This is a travel guide, so you're going to have to come up with some reason for a traveller to go there -- if they can't eat, drink, sleep or see anything, then why bother? But please chip in at Wikitravel:Votes for deletion#Congress, there's still two weeks to go until the article's fate is decided. Jpatokal 08:02, 15 October 2006 (EDT)
Please add to the discussion on Wikitravel:Votes_for_deletion#Congress. I am in agreement with you, but we have a policy that says; "A common test to determine whether a subject gets its own article is the "can you sleep there?" test" in Wikitravel:What_is_an_article?. It is my belief that every small place could and should have an article. People do travel to cities, towns and villages that have no hotels or motels. I did add a sleep place nearby for Congress and it is my hope the article is not deleted. I am biased about the policy so I don't normally vote to keep these places, but I do add information so they are kept. I do hope you will stick around and help with content on Wikitravel and please don't take the request for deletion as personal. Add your reasons for keeping in Wikitravel:Votes_for_deletion#Congress and I think you may be successful. Thanks. -- Tom Holland (xltel) 08:05, 15 October 2006 (EDT)

- _WHAT IS REQUIRED_:
According to the Wikitravel discussion, what common test determines whether a subject gets its own article?

- _MATERIAL SUPPLIED_:
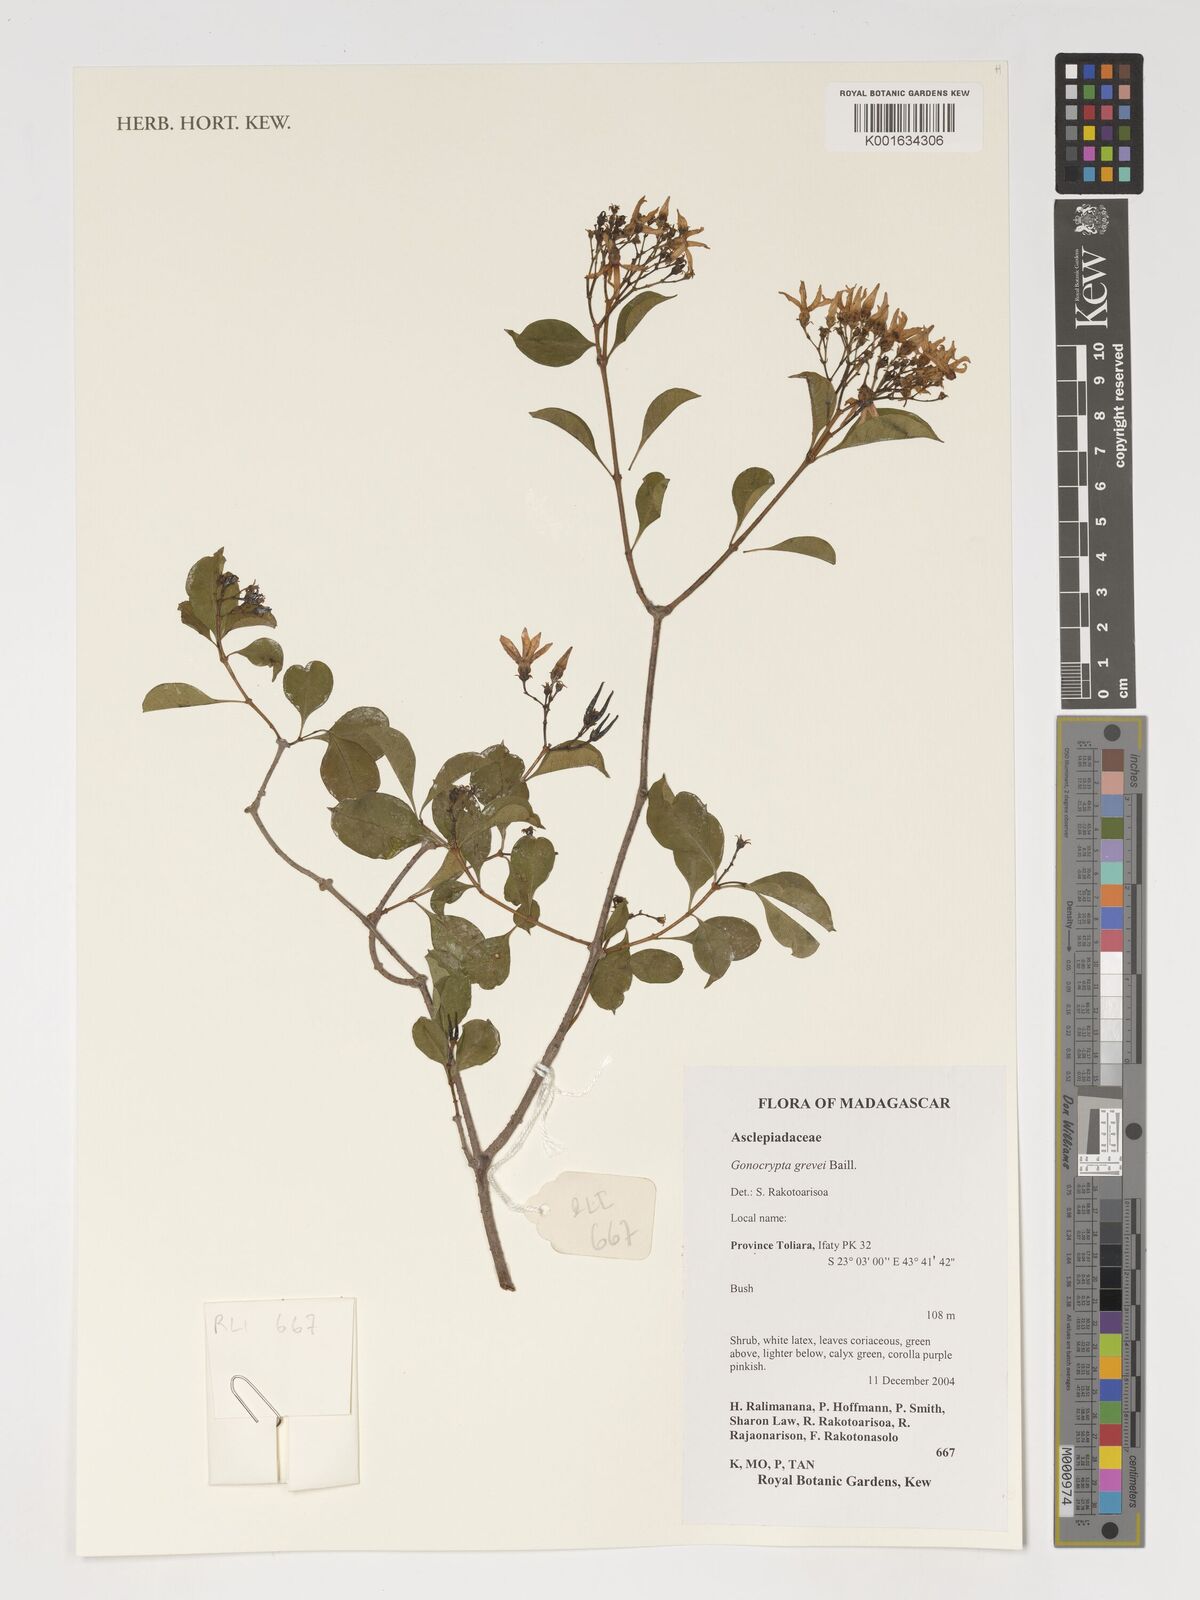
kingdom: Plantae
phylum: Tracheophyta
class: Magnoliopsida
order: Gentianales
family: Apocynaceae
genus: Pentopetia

- _ANSWER TO THE PROBLEM_:
The "can you sleep there?" test.